Erste Pläne für den Bau einer Untergrundbahn gab es schon im Zarenreich. Doch weil die Bauarbeiten Kirchen und Kathedralen ins Wanken zu bringen drohten, legte sich die orthodoxe Kirche quer. 1902 wurden die Baupläne eingemottet. Nachdem Moskau 1918 wieder Hauptstadt geworden war, wuchs die Bevölkerung der Stadt in zehn Jahren von einer auf vier Millionen Menschen. Im Juni 1931 gab ein Sonderplenum der Kommunistischen Partei daher grünes Licht für den Metrobau. Obwohl sich bald Tausende durch das Erdreich wühlten, ging es quälend langsam voran. Nach einem Streik der lausig bezahlten Bauarbeiter 1933 übertrug Josef Stalin das Prestigeprojekt dem kommunistischen Jugendverband. Weil diese "Komsomolzen" statt Erfahrung nur Enthusiasmus mitbrachten, wurden schließlich Bergarbeiter vom Don und aus dem Ural verpflichtet. Im Mai 1935 fuhren die ersten Züge. Dreizehn Stationen wurden bis Jahresende in Betrieb genommen, einige sind heute ein Muss für westliche Touristen.

Viele Moskauer fahren seit Jahren nicht mehr mit der Metro


Stalin wollte sein Volk wegen permanenter Lebensmittelknappheit mit unterirdischen Palästen bei Laune halten. Heraus kam eine krude Mischung aus Kitsch und Kunst. Die Eingangshallen über der Erde zeigen sich oft als eine Mischung aus antikem Tempel und öffentlicher Bedürfnisanstalt. Die Bahnsteige unter der Erde zieren Fußböden mit kostspieligen Intarsien und Säulenreihen aus Marmor, gemalte Himmel mit vergoldeten Sternen und kunstvoll geschmiedete Gitter, die noch tiefer hinab in den Bauch der Erde führen. Wohin und wozu kann niemand erklären. Hartnäckig halten sich daher Gerüchte von einer geheimen Metrolinie mit einer Länge von 150 Kilometern, die direkt unter dem Kreml beginnen soll und von da zum Regierungsflughafen Wnukowo, zur Kommandostelle des Generalstabs oder der Luftabwehr im Moskauer Umland führt. Weder dementiert noch bestätigt, lieferte sie schon für mehrere Thriller die Vorlage.

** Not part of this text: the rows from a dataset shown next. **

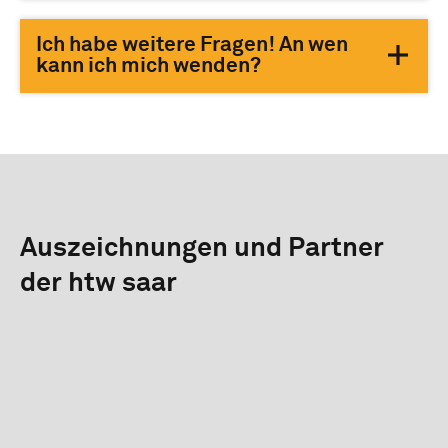
Ich habe weitere Fragen! An wen
kann ich mich wenden?
Auszeichnungen und Partner
der htw saar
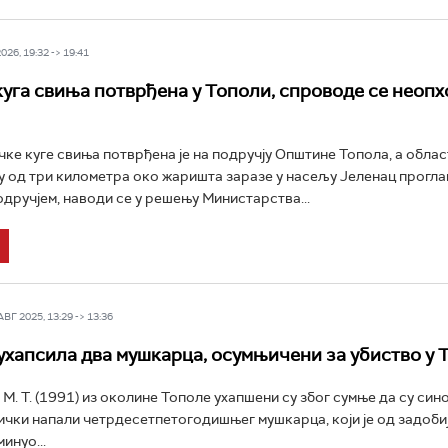
26, 19:32 -> 19:41
уга свиња потврђена у Тополи, спроводе се неоп
ке куге свиња потврђена је на подручју Општине Топола, а облас
 од три километра око жаришта заразе у насељу Јеленац прогла
дручјем, наводи се у решењу Министарства...
Г 2025, 13:29 -> 13:36
ухапсила два мушкарца, осумњичени за убиство у 
и М. Т. (1991) из околине Тополе ухапшени су због сумње да су сино
чки напали четрдесетпетогодишњег мушкарца, који је од задоби
инуо...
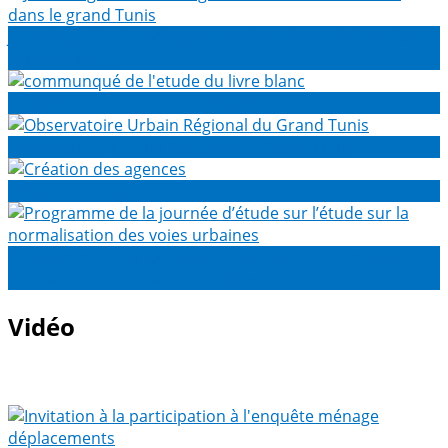
Journée guide d’aménagement des voies urbaines dans
le grand Tunis
communqué de l'etude du livre blanc
Observatoire Urbain Régional du Grand Tunis
Création des agences
Programme de la journée d’étude sur l’étude sur la
normalisation des voies urbaines
Vidéo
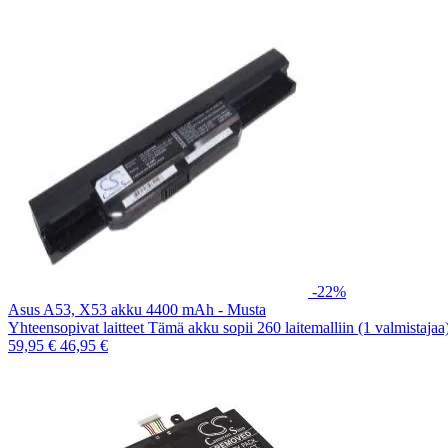
-22%
Asus A53, X53 akku 4400 mAh - Musta
Yhteensopivat laitteet Tämä akku sopii 260 laitemalliin (1 valmistaja
59,95 €
46,95 €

Je näher das Ende der Sowjetunion rückte, desto nüchterner und karger wurden die Bahnhöfe ausgestattet. In den Außenbezirken wurden die Gleise seit 1980 nur noch über der Erde verlegt, um Geld zu sparen. Später wurden mehrere Stationen wegen Baufälligkeit geschlossen. Kurz zuvor hatte es bei einem Unfall auf einer Rolltreppe, bei der in voller Fahrt Stufen wegbrachen, einen Unfall mit acht Toten und Dutzenden Verletzten gegeben. Insgesamt fast hundert Menschen kamen bisher in der Metro bei Terroranschlägen um.

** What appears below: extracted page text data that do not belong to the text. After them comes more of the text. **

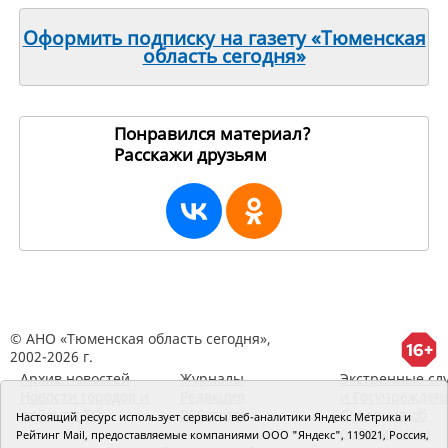
Оформить подписку на газету «Тюменская
область сегодня»
Понравился материал?
Расскажи друзьям
198729
© АНО «Тюменская область сегодня»,
2002-2026 г.
Архив новостей
Журналы
Экстренные сл
Новости городов и
Редакция
и Госучрежден
районов ТО
RSS поток
Сведения об
Настоящий ресурс использует сервисы веб-аналитики Яндекс Метрика и
организации
Рейтинг Mail, предоставляемые компаниями ООО "Яндекс", 119021, Россия,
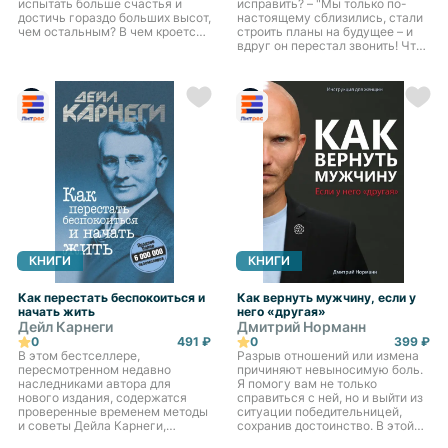
испытать больше счастья и
исправить? – "Мы только по-
достичь гораздо больших высот,
настоящему сблизились, стали
чем остальным? В чем кроется
строить планы на будущее – и
главный секрет успеха? Ответы
вдруг он перестал звонить! Что
на эти и другие вопросы дает
произошло?" – "Я думал, что она
Брайан Трейси в...
та самая, но с тех пор, как мы
съехались,...
КНИГИ
КНИГИ
Как перестать беспокоиться и
Как вернуть мужчину, если у
начать жить
него «другая»
Дейл Карнеги
Дмитрий Норманн
0
491 ₽
0
399 ₽
В этом бестселлере,
Разрыв отношений или измена
пересмотренном недавно
причиняют невыносимую боль.
наследниками автора для
Я помогу вам не только
нового издания, содержатся
справиться с ней, но и выйти из
проверенные временем методы
ситуации победительницей,
и советы Дейла Карнеги,
сохранив достоинство. В этой
которые прославили его имя
книге вы найдёте ответы на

Viele Moskauer sind seit Jahren nicht mehr Metro gefahren, andere haben sie nie gesehen: Rampen für Rollstuhlfahrer gibt es nicht, Fahrstühle nur in den neuen Bahnhöfen. Für Ausländer bleibt eine Fahrt durch die Moskauer Unterwelt in jedem Fall ein Abenteuer: Alles ist nur mit kyrillischen Buchstaben ausgeschildert.